A DHS spokeswoman, Katie Waldman, said Tuesday that the report's findings only "illustrate the difficulties in enforcing immigration laws that are broken and poorly written."

"The report fails to understand where the Zero Tolerance Policy took effect: in between the ports of entry. CBP has and will continue to accept and process claims of credible fear at the ports of entry in addition to protecting the safety and security American communities from nefarious actors and drugs," Waldman said in a statement. "This administration will no longer turn a blind eye to illegal immigration and will continue to refer illegal border crossers for prosecution. We are committed to enforcing the rule of law and ensuring that there are consequences for illegal actions."

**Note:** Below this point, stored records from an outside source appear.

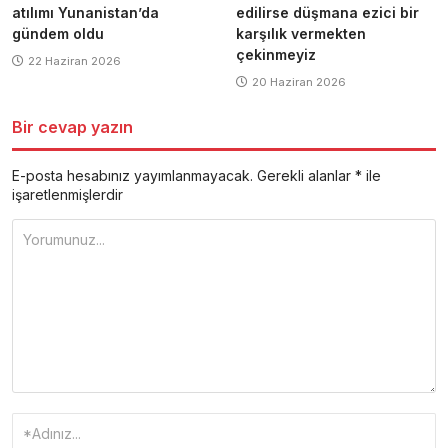
atılımı Yunanistan’da
edilirse düşmana ezici bir
gündem oldu
karşılık vermekten
çekinmeyiz
22 Haziran 2026
20 Haziran 2026
Bir cevap yazın
E-posta hesabınız yayımlanmayacak.
Gerekli alanlar
*
ile
işaretlenmişlerdir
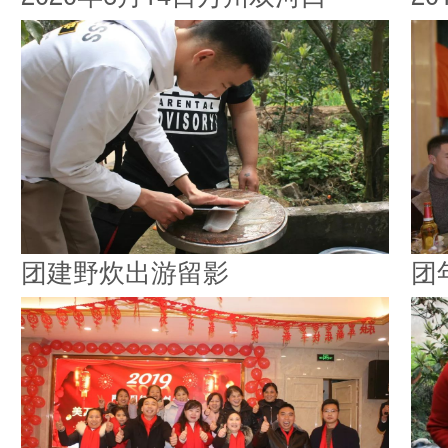
团建野炊出游留影
团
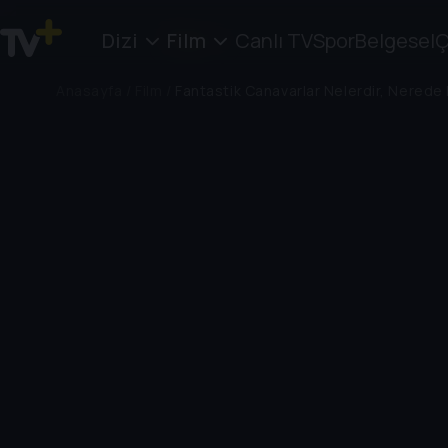
Dizi
Film
Canlı TV
Spor
Belgesel
Ç
Anasayfa
/
Film
/
Fantastik Canavarlar Nelerdir, Nerede 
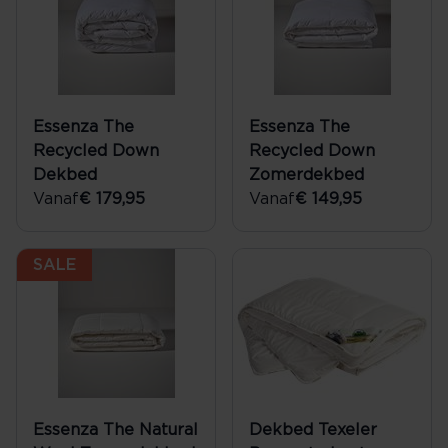
Essenza The
Essenza The
Recycled Down
Recycled Down
Dekbed
Zomerdekbed
Vanaf
€ 179,95
Vanaf
€ 149,95
SALE
Essenza The Natural
Dekbed Texeler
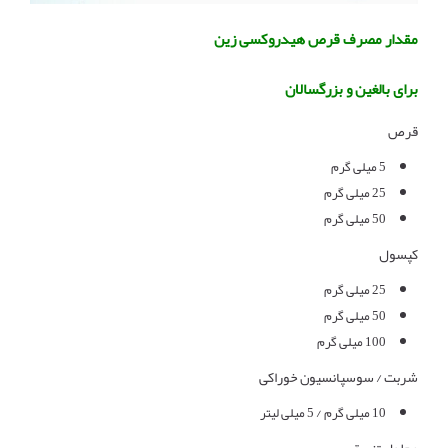
مقدار مصرف قرص هیدروکسی زین
برای بالغین و بزرگسالان
قرص
5 میلی گرم
25 میلی گرم
50 میلی گرم
کپسول
25 میلی گرم
50 میلی گرم
100 میلی گرم
شربت / سوسپانسیون خوراکی
10 میلی گرم / 5 میلی لیتر
محلول تزریقی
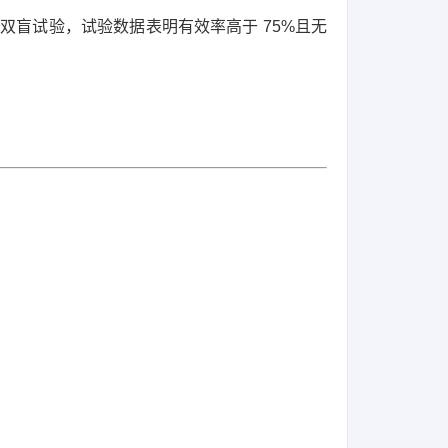
为双盲试验，
试验数据表明有效率高于 75%且无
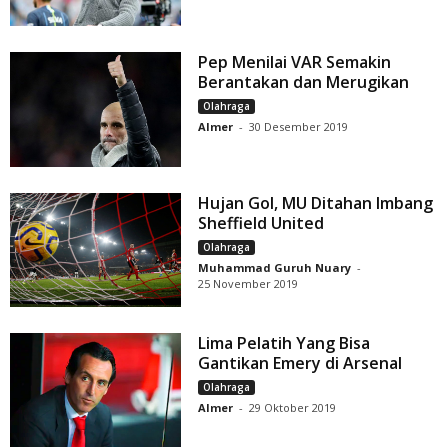
Pep Menilai VAR Semakin
Berantakan dan Merugikan
Olahraga
Almer
-
30 Desember 2019
Hujan Gol, MU Ditahan Imbang
Sheffield United
Olahraga
Muhammad Guruh Nuary
-
25 November 2019
Lima Pelatih Yang Bisa
Gantikan Emery di Arsenal
Olahraga
Almer
-
29 Oktober 2019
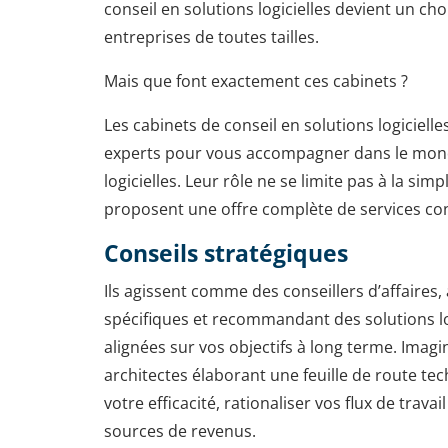
conseil en solutions logicielles devient un cho
entreprises de toutes tailles.
Mais que font exactement ces cabinets ?
Les cabinets de conseil en solutions logiciell
experts pour vous accompagner dans le mon
logicielles. Leur rôle ne se limite pas à la simpl
proposent une offre complète de services co
Conseils stratégiques
Ils agissent comme des conseillers d’affaires,
spécifiques et recommandant des solutions lo
alignées sur vos objectifs à long terme. Ima
architectes élaborant une feuille de route t
votre efficacité, rationaliser vos flux de trava
sources de revenus.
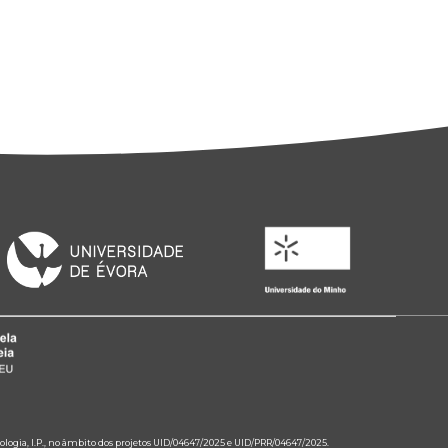
ologia, I.P., no âmbito dos projetos UID/04647/2025 e UID/PRR/04647/2025.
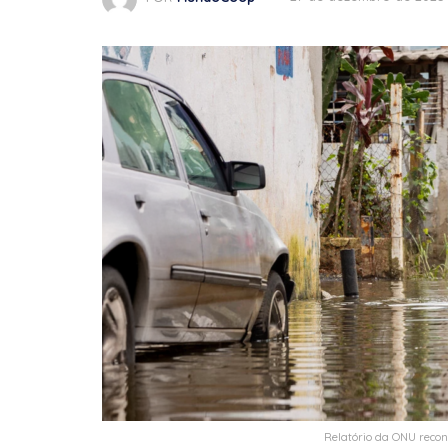
Relatório da ONU recon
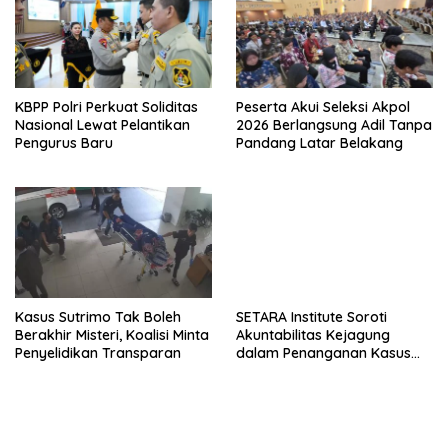
KBPP Polri Perkuat Soliditas
Peserta Akui Seleksi Akpol
Nasional Lewat Pelantikan
2026 Berlangsung Adil Tanpa
Pengurus Baru
Pandang Latar Belakang
Kasus Sutrimo Tak Boleh
SETARA Institute Soroti
Berakhir Misteri, Koalisi Minta
Akuntabilitas Kejagung
Penyelidikan Transparan
dalam Penanganan Kasus
Febrie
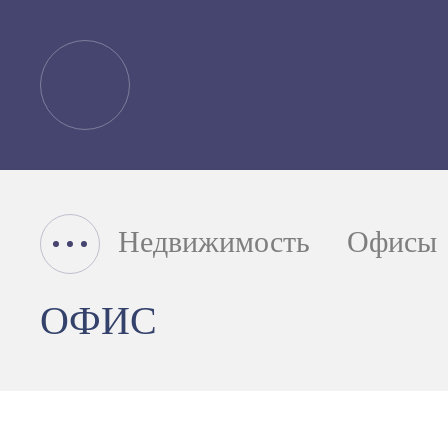
Недвижимость
Офисы
ОФИС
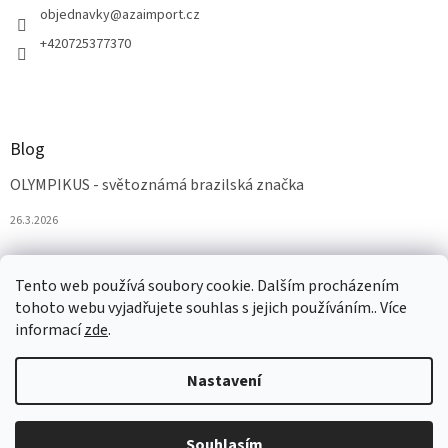
objednavky
@
azaimport.cz
+420725377370
Blog
OLYMPIKUS - světoznámá brazilská značka
26.3.2026
Tento web používá soubory cookie. Dalším procházením
tohoto webu vyjadřujete souhlas s jejich používáním.. Více
informací
zde
.
Nastavení
Vytvořil Shoptet
Souhlasím
Copyright 2026
AZAobuv
. Všechna práva vyhrazena.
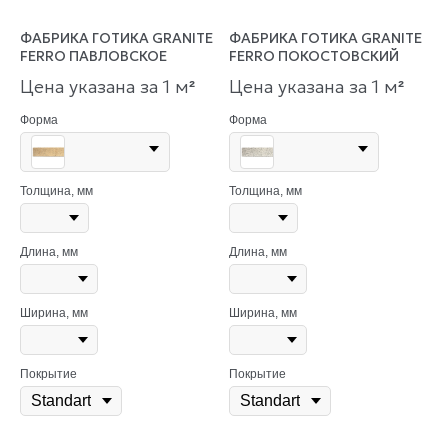
ФАБРИКА ГОТИКА GRANITE
ФАБРИКА ГОТИКА GRANITE
FERRO ПАВЛОВСКОЕ
FERRO ПОКОСТОВСКИЙ
Цена указана за 1 м
Цена указана за 1 м
²
²
Форма
Форма
Толщина, мм
Толщина, мм
Длина, мм
Длина, мм
Ширина, мм
Ширина, мм
Покрытие
Покрытие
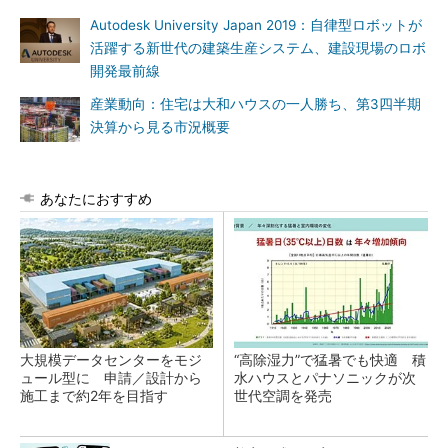
Autodesk University Japan 2019：自律型ロボットが
活躍する新世代の建築生産システム、建設現場のロボ
開発最前線
産業動向：住宅は大和ハウスの一人勝ち、第3四半期
決算から見る市況概要
あなたにおすすめ
大規模データセンターをモジ
“高除湿力”で猛暑でも快適 積
ュール型に 申請／設計から
水ハウスとパナソニックが次
施工まで約2年を目指す
世代空調を発売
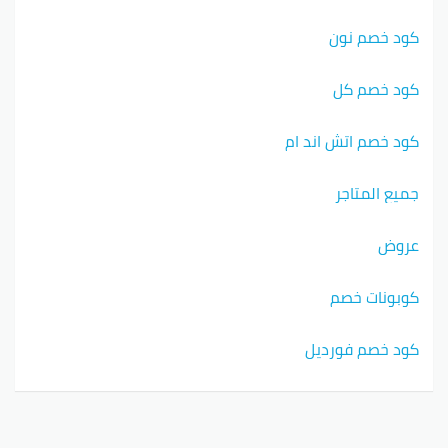
كود خصم نون
كود خصم كل
كود خصم اتش اند ام
جميع المتاجر
عروض
كوبونات خصم
كود خصم فورديل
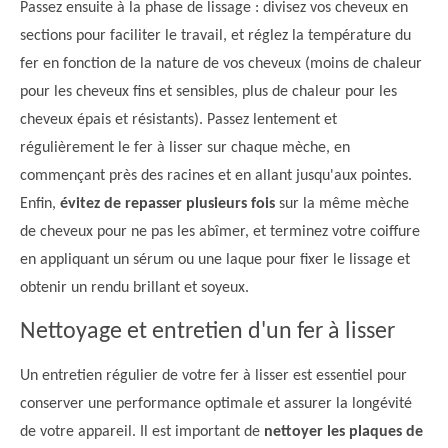
Passez ensuite à la phase de lissage : divisez vos cheveux en
sections pour faciliter le travail, et réglez la température du
fer en fonction de la nature de vos cheveux (moins de chaleur
pour les cheveux fins et sensibles, plus de chaleur pour les
cheveux épais et résistants). Passez lentement et
régulièrement le fer à lisser sur chaque mèche, en
commençant près des racines et en allant jusqu'aux pointes.
Enfin,
évitez de repasser plusieurs fois
sur la même mèche
de cheveux pour ne pas les abîmer, et terminez votre coiffure
en appliquant un sérum ou une laque pour fixer le lissage et
obtenir un rendu brillant et soyeux.
Nettoyage et entretien d'un fer à lisser
Un entretien régulier de votre fer à lisser est essentiel pour
conserver une performance optimale et assurer la longévité
de votre appareil. Il est important de
nettoyer les plaques de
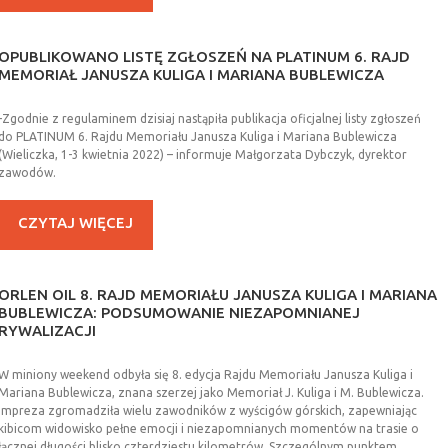
OPUBLIKOWANO
LISTĘ
ZGŁOSZEŃ
NA
PLATINUM
6.
RAJD
MEMORIAŁ
JANUSZA
KULIGA
I
MARIANA
BUBLEWICZA
-Zgodnie z regulaminem dzisiaj nastąpiła publikacja oficjalnej listy zgłoszeń
do PLATINUM 6. Rajdu Memoriału Janusza Kuliga i Mariana Bublewicza
(Wieliczka, 1-3 kwietnia 2022) – informuje Małgorzata Dybczyk, dyrektor
zawodów.
CZYTAJ WIĘCEJ
ORLEN
OIL
8.
RAJD
MEMORIAŁU
JANUSZA
KULIGA
I
MARIANA
BUBLEWICZA:
PODSUMOWANIE
NIEZAPOMNIANEJ
RYWALIZACJI
W miniony weekend odbyła się 8. edycja Rajdu Memoriału Janusza Kuliga i
Mariana Bublewicza, znana szerzej jako Memoriał J. Kuliga i M. Bublewicza.
Impreza zgromadziła wielu zawodników z wyścigów górskich, zapewniając
kibicom widowisko pełne emocji i niezapomnianych momentów na trasie o
łącznej długości blisko czterdziestu kilometrów. Szczególnym punktem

In a separate DHS inspector general report dated September 27, the Adelanto ICE Processing Center, a detention center housing up to 1,940 ICE detainees in California, was cited for serious violations including nooses found hanging in detainee cells, “improper and overly restrictive segregation,” and “untimely and inadequate medical care.”

"I've seen a few attempted suicides using the braided sheets by the vents and then the guards laugh at them and call them 'suicide failures' once they are back from medical," a detainee said, according to the report.

Adelanto has housed multiple fathers separated from their children, NBC News has previously reported. Attorneys for the detained fathers say many were coerced into signing away the right to be reunited with their children.

On a tour inside the Adelanto facility, NBC News witnessed a detainee in isolation under what ICE said was medical supervision laying on the floor, curled up by the door of a cell.

In a statement, ICE spokeswoman Lori Haley said "the safety, rights and health of detainees" are of "paramount concern" and noted that the Adelanto detention facility is "subject to stringent, regular inspections."

"ICE takes seriously the OIG’s findings, and has agreed to conduct a full and immediate review of the center to ensure compliance with detention standards and expedite necessary corrective actions," Haley said.

The report noted that ICE and the Geo Group, the private company which operates the facility, would address the violations.

In late September, the government reported that it had reunified or released 2,251 children out of the 2,654 who were separated from a parent under zero tolerance.